De Nederlandse cameraman Robby Müller draaide Friedkins cynische politiefilm To Live and Die in L.A. (1985), iets waar hij een aversie tegen de grote Hollywoodmachinerie aan overhield. Net als The French Connection heeft deze film een memorabele achtervolging, dit keer op de snelweg. Ook zijn de hoofdpersonen, twee politie-inspecteurs, net als Popeye Doyle, niet helemaal brandschoon. In feite portretteert Friedkin een corrupte, door en door verrotte samenleving – hij maakte de film op het hoogtepunt van de materialistische yuppencultuur.
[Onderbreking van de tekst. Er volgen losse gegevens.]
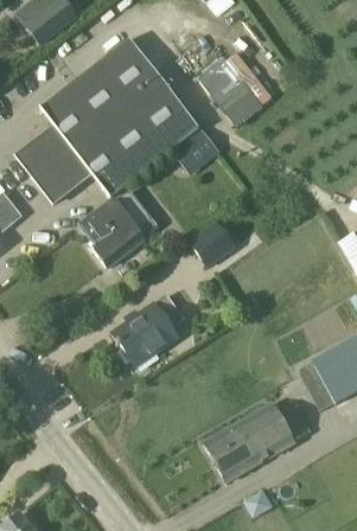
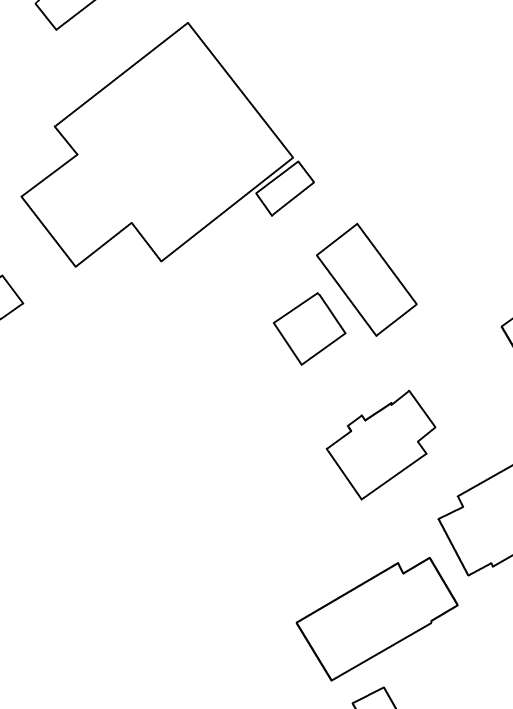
building: [198,56,266,132] -> [317,224,417,336]
building: [81,188,152,264] -> none
building: [111,293,185,366] -> [327,391,435,500]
Opnieuw: duiveluitdrijving
De in 1935 geboren Friedkin, wiens joodse grootouders uit Oekraïne naar Amerika vluchtten, begon zijn carrière bij televisie, waar hij enkele documentaires maakte. In 1965 verhuisde hij naar Hollywood waar hij debuteerde met het Sonny & Cher-vehikel Good Times (1967). Een aantal andere films volgden, tot hij in 1971 voorgoed doorbrak met The French Connection. De jaren zeventig waren zijn hoogtijdagen, maar zijn carrière kreeg een stevige injectie met twee late films die door (sommige) critici succesvol onthaald werden, Bug (2007) en Killer Joe (2011), met een gedenkwaardige rol van Matthew McCounaughey. Tien jaar geleden publiceerde hij zijn memoires The Friedkin Connection. In 2017 ging zijn documentaire The Devil and Father Amorth in première op het filmfestival van Venetië. Deze gaat over een duiveluitdrijving in Italië en zo was de cirkel 44 jaar na The Exorcist weer rond. Of toch niet helemaal: op het komende festival van Venetië gaat zijn zwanenzang The Caine Mutiny Court-Martial, met Kiefer Sutherland, in première. Buiten competitie, want daar moest hij niets van hebben. Het idee van een competitie tussen (meestal onvergelijkbare) films vond hij grote onzin. De assertieve Friedkin nam nooit een blad voor de mond.